Gertrude Himmelfarb and the Politics of Morality
Historian Gertrude Himmelfarb celebrated her 88th birthday yesterday, August 8, while Congress took its first week of summer recess. In the months between now and November’s midterm elections, much will be made of liberal and conservative values, culture wars, and their derivate potential laws. We can safely anticipate advertisements of the basest ilk, making clear heroes and still clearer villains out of political adversaries. Political campaigns are rarely guilty of moral relativism in the battle for America’s voting souls, a quality that should please Himmelfarb.
Himmelfarb, Professor Emeritus at the CUNY Graduate Center, has made a career as a conservative historian, writing on the Victorian era in the United States. Himmelfarb has lauded the clarity of Victorian morality in the United States, and how that solidly self-aware and self-confident morality adroitly guided American politics of the era. According to Himmelfarb, Victorian moral clarity aided the era’s progressive institutions to counter the scourges of poverty and illiteracy, among others. In her writings, Himmelfarb has scolded academic historians for their sins of moral relativism, and further, as Oz Frankel notes, for “their refusal to identify heroes and villains in their writings.” According to Himmelfarb, this tendency toward moral relativism stems from the cultural wars and revolutions of the 1960s and the subsequent “de-moralization” of American society. In a world where “everything is relative,” there is apparently no clear moral imperative, no guiding compass for social progress, and the present era dooms the shiftless, amoral and doubtlessly promiscuous future.

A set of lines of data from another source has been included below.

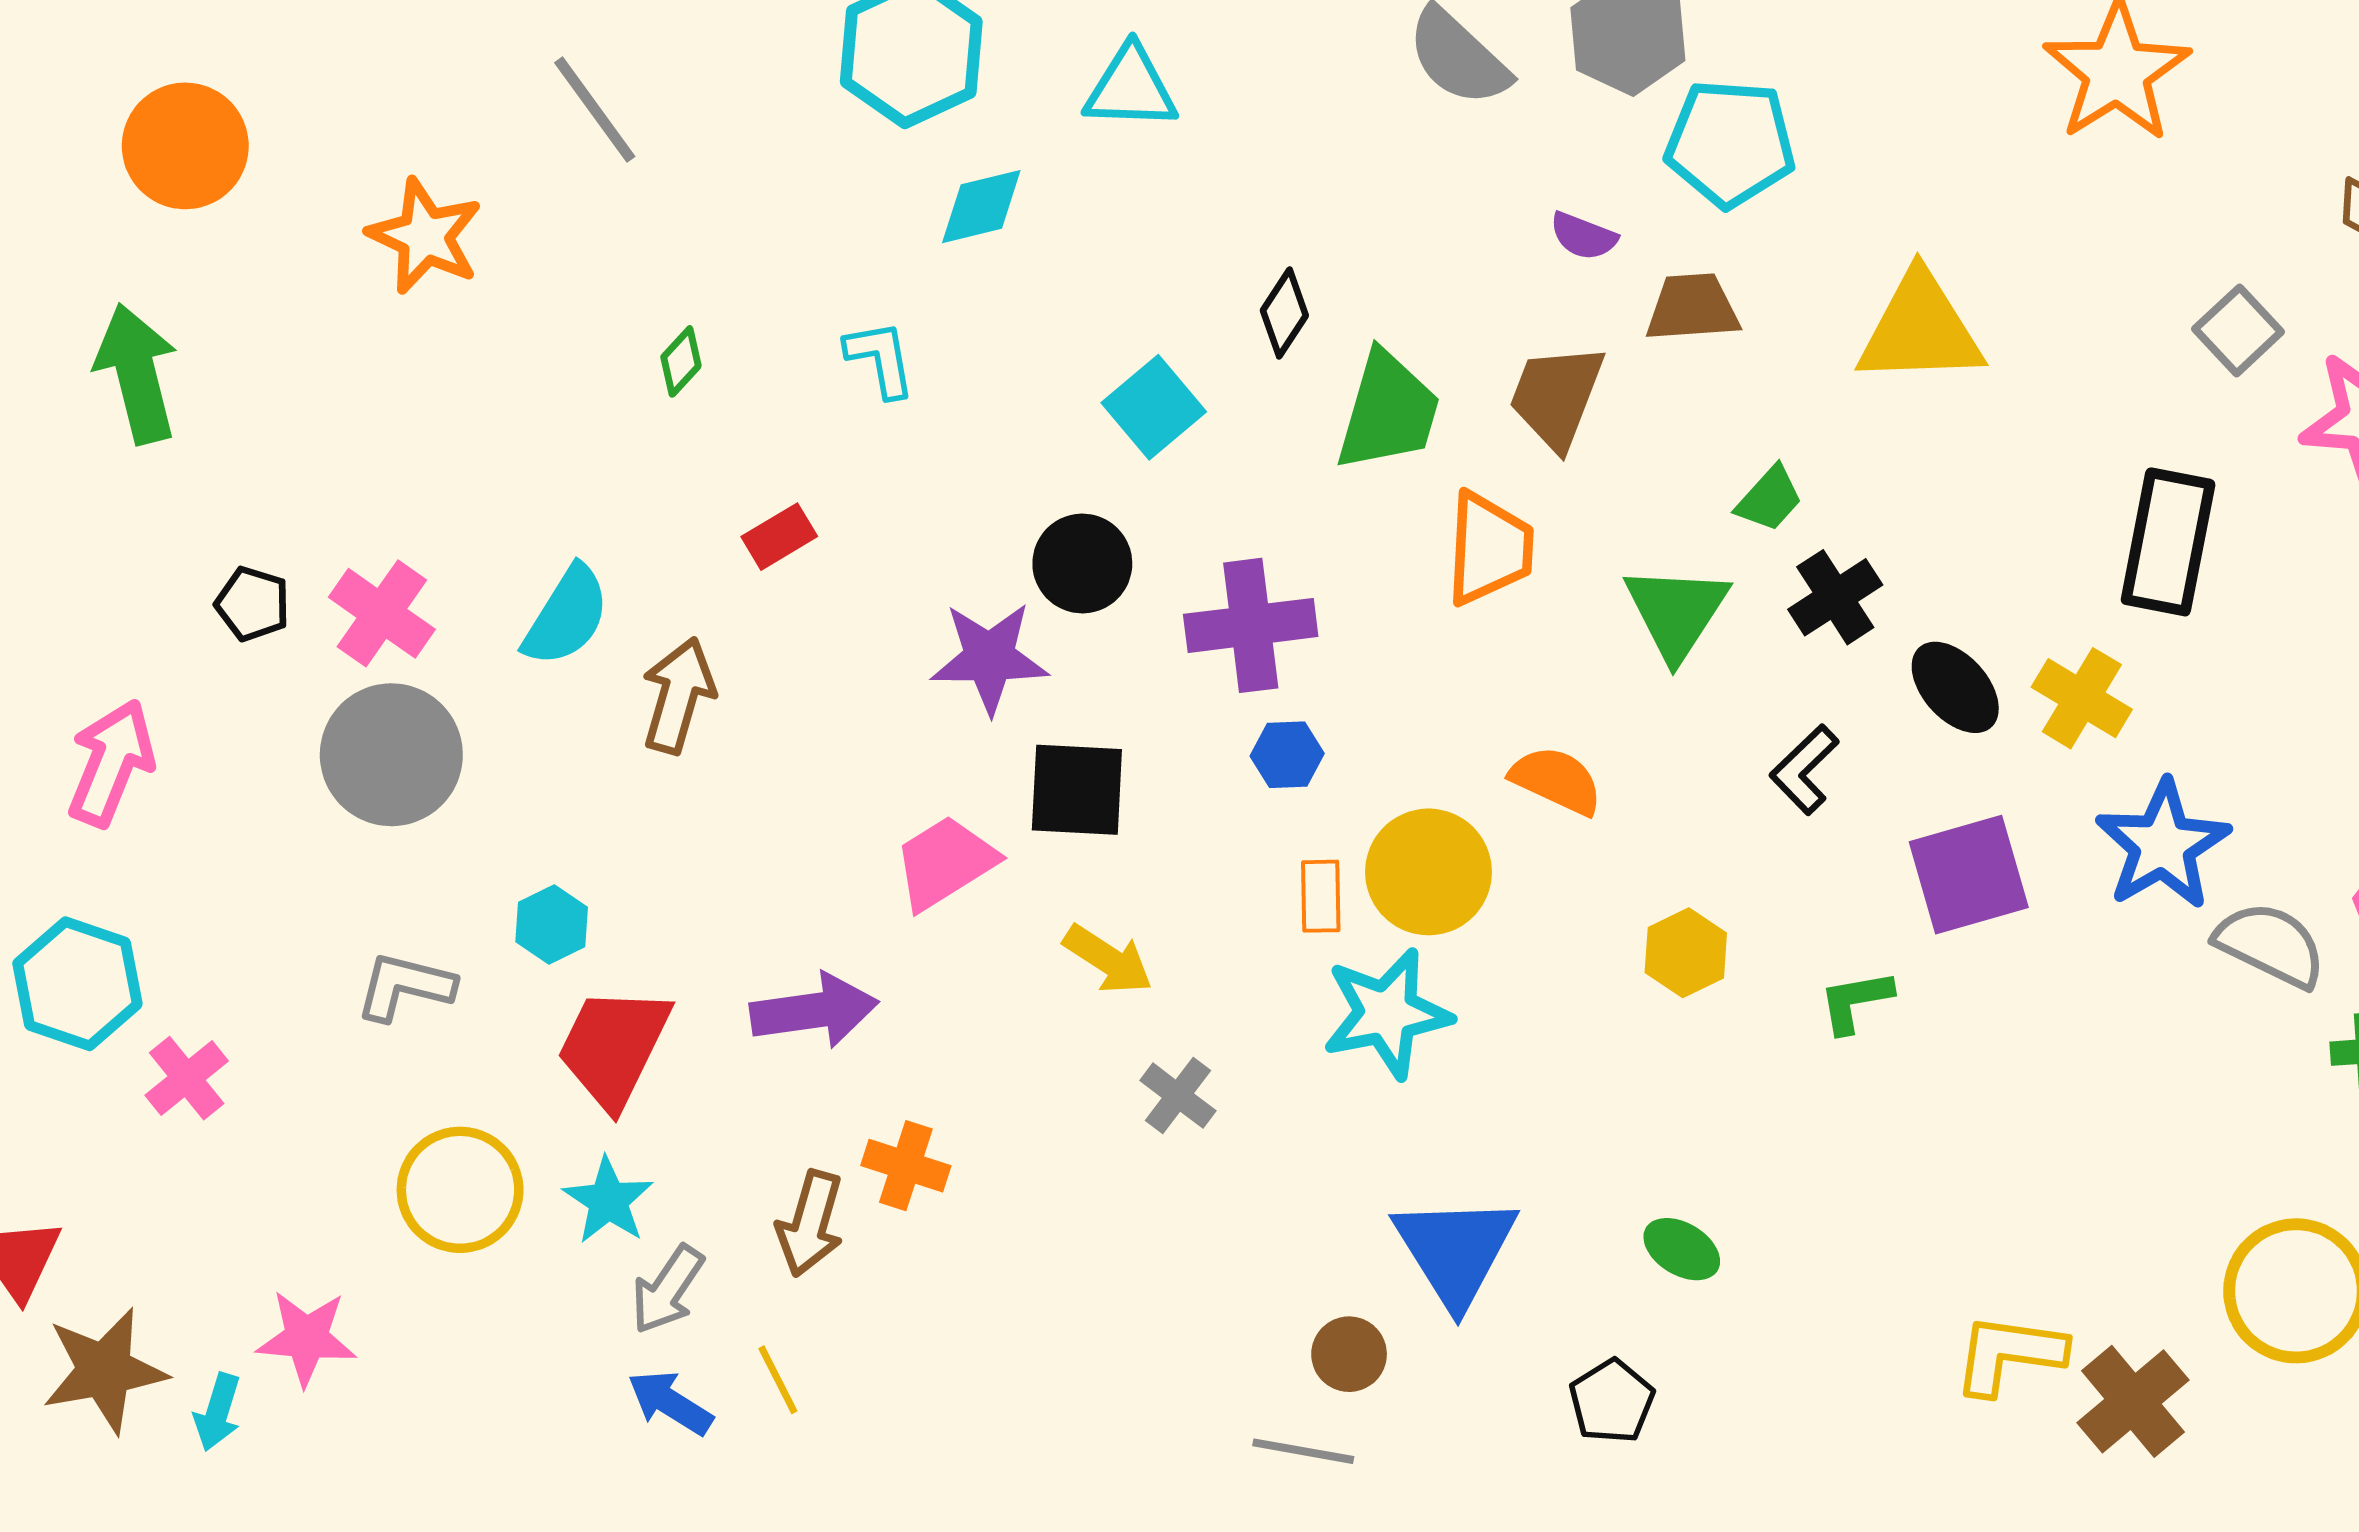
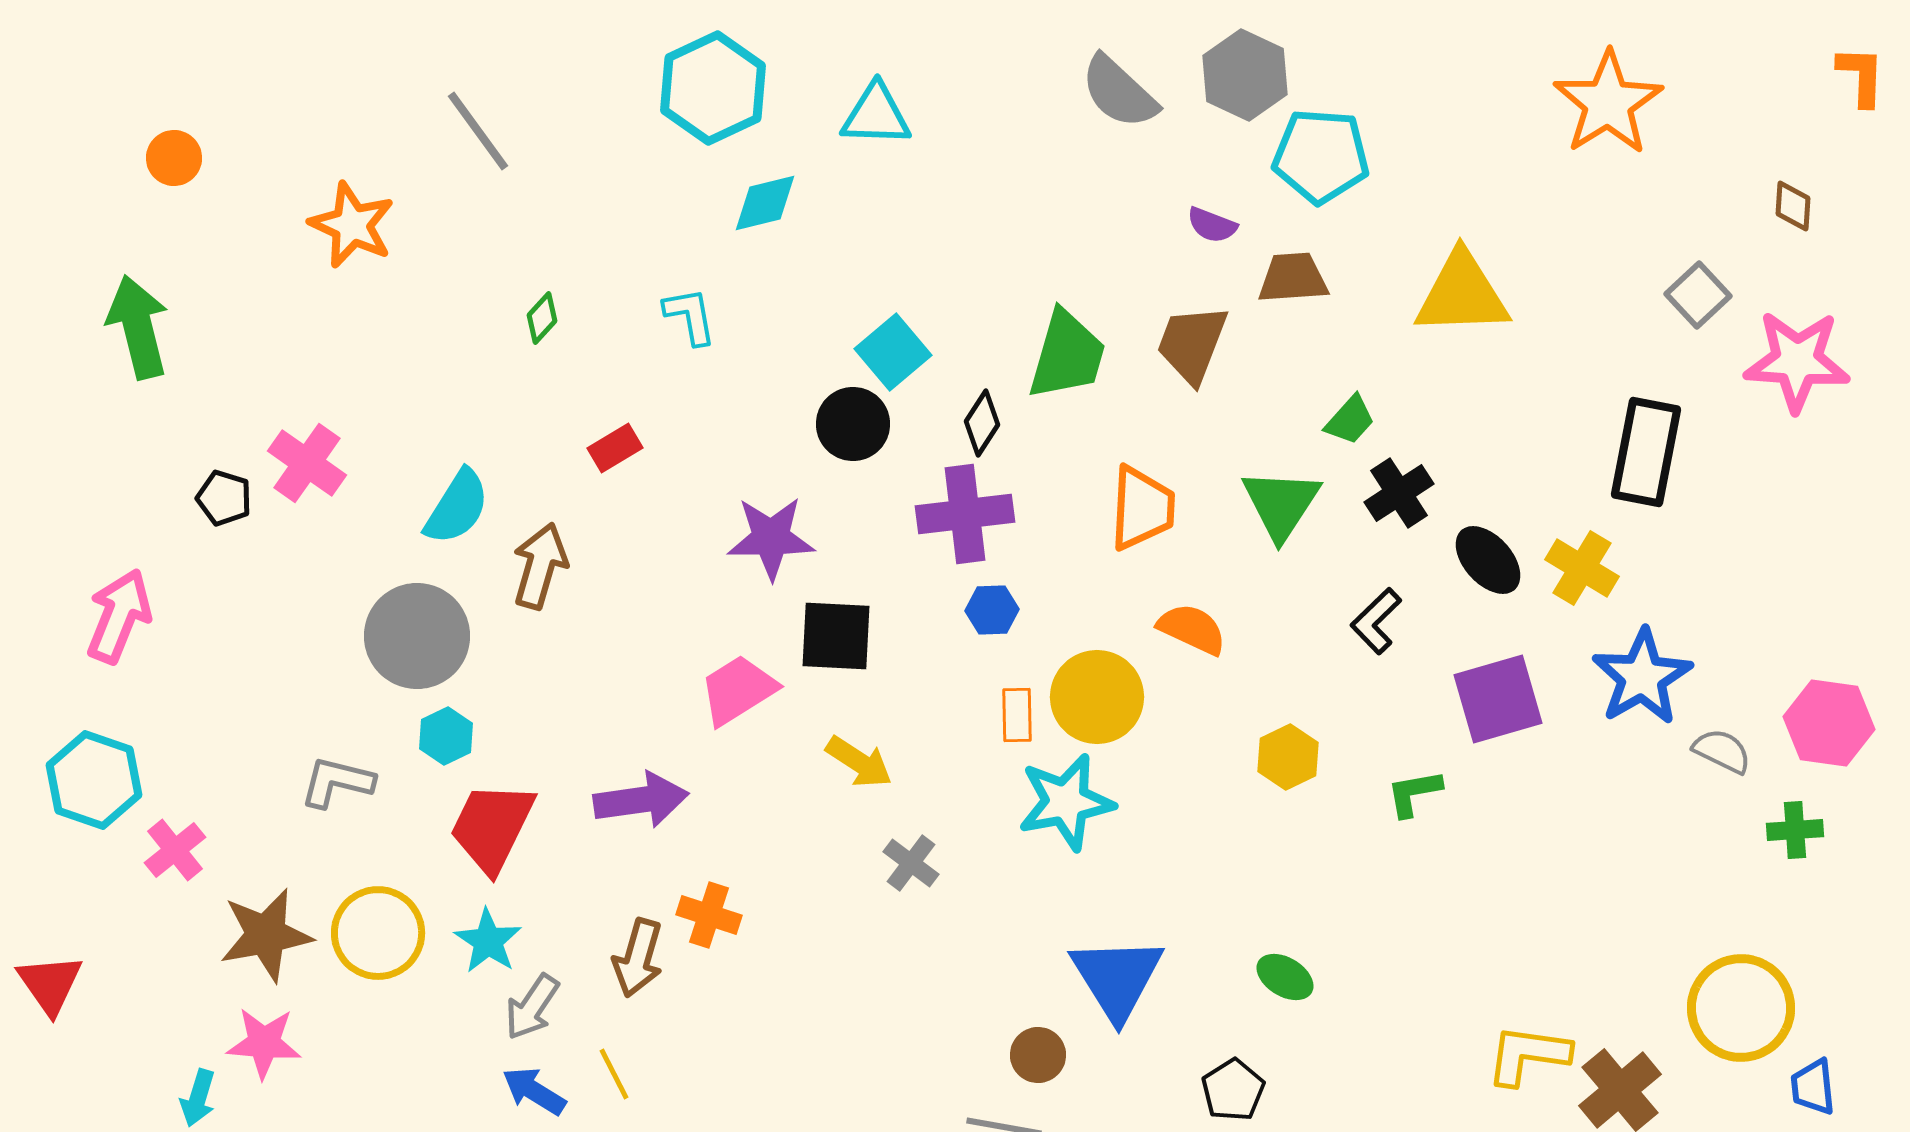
orange circle: (185, 146) -> (174, 158), size x0.6
black diamond: (1284, 313) -> (982, 423), moved
orange trapezoid: (1489, 549) -> (1142, 508), moved
black circle: (1082, 563) -> (853, 424), moved
pink cross: (382, 613) -> (307, 463), moved
gray circle: (391, 755) -> (417, 636), moved
gray semicircle: (2270, 945) -> (1722, 751), size x0.7
brown star: (104, 1370) -> (266, 935), moved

And yet, when we examine the issues on the American political agenda, they are largely issues of moral imperative. Consider the broad categories of financial reform, environmental policy, health care, education, and foreign policy; for each one of these monumentally important discussions, the loudest campaigners will present sweepingly moral platforms. Statements like “healthcare is a right” or “healthcare is a privilege you pay for” are totally devoid of ambiguity, repeated as ideological mantras in the political sphere. What exactly is it that defines an “axis of evil” anyway?
Academics often write with subtlety and complexity, rendering overly simplistic social, political and historic currents into thoughtful studies and perhaps even useful recommendations. I would hope that amid the political slogans and strategies we will not avoid thought in the name of reductionist moral clarity when we go to the polls, a process in which our female Victorian predecessors were not allowed to participate.